ASSIGNMENT >>
Copy every line of the records below where the word "engine" occurs.

______________________________

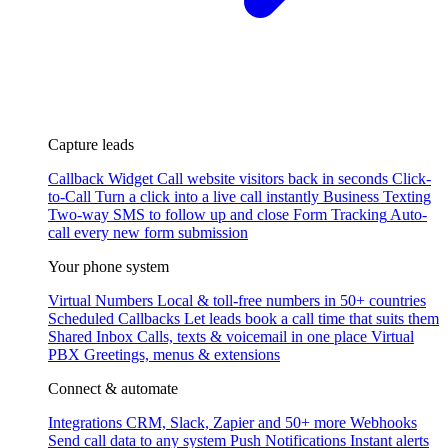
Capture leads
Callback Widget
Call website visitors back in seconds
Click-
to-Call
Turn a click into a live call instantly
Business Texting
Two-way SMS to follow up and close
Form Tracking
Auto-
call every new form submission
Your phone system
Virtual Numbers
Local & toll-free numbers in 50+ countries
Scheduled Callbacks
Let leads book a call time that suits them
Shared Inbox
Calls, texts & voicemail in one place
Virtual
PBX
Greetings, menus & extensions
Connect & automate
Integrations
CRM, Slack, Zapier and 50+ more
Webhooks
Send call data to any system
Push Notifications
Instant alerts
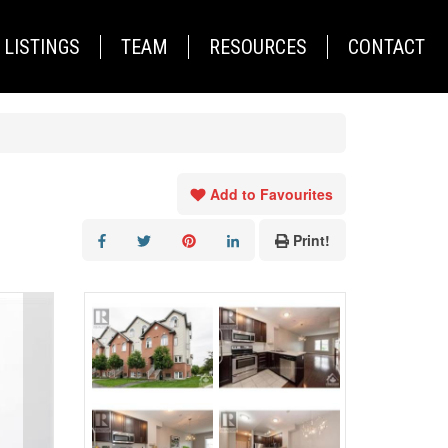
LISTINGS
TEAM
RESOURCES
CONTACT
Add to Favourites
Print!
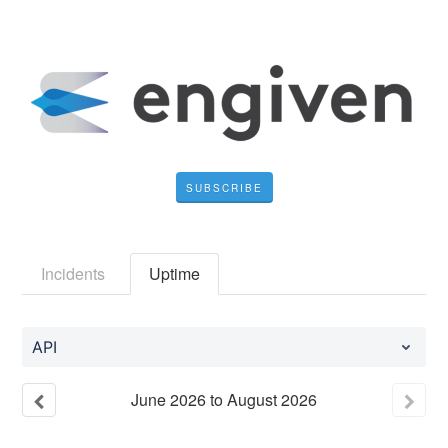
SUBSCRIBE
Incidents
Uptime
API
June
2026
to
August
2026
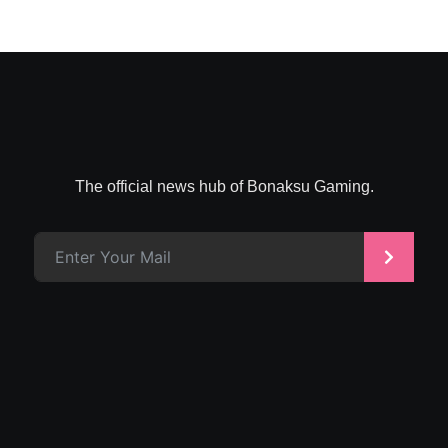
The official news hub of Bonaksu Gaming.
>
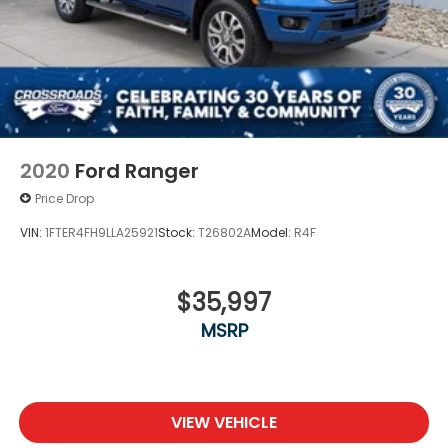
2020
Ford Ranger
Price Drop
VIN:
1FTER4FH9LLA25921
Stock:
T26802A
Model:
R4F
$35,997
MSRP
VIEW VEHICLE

______________________________

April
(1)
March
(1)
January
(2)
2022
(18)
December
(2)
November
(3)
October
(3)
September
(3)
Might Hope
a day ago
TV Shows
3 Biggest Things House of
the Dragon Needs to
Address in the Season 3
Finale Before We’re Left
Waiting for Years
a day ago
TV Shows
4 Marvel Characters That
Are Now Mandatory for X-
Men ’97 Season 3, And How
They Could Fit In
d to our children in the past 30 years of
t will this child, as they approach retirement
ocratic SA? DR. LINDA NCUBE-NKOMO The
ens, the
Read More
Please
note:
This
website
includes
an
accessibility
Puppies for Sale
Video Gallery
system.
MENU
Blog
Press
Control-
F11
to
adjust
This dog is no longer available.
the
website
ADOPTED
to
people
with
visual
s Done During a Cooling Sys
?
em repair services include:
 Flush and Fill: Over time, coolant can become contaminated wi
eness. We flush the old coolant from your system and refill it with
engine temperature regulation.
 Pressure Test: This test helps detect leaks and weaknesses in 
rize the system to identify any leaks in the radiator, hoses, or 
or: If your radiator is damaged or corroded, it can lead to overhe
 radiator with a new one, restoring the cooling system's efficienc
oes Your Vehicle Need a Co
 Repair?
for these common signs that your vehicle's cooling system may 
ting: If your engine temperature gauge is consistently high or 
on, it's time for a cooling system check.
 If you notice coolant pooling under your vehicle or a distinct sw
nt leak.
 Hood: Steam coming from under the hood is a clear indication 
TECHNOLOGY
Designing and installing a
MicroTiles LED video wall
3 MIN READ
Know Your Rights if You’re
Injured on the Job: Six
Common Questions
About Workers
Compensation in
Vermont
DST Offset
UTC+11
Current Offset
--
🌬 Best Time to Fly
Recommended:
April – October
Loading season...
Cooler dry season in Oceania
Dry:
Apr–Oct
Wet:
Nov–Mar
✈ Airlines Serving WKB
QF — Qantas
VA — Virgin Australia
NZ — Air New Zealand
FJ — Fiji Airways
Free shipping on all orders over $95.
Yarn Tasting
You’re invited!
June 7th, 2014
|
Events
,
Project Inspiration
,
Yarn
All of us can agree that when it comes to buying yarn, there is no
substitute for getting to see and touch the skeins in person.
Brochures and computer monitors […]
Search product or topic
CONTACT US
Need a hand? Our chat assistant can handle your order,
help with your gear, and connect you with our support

______________________________

SOLUTION BELOW >>
engine temperature regulation.
ting: If your engine temperature gauge is consistently high or 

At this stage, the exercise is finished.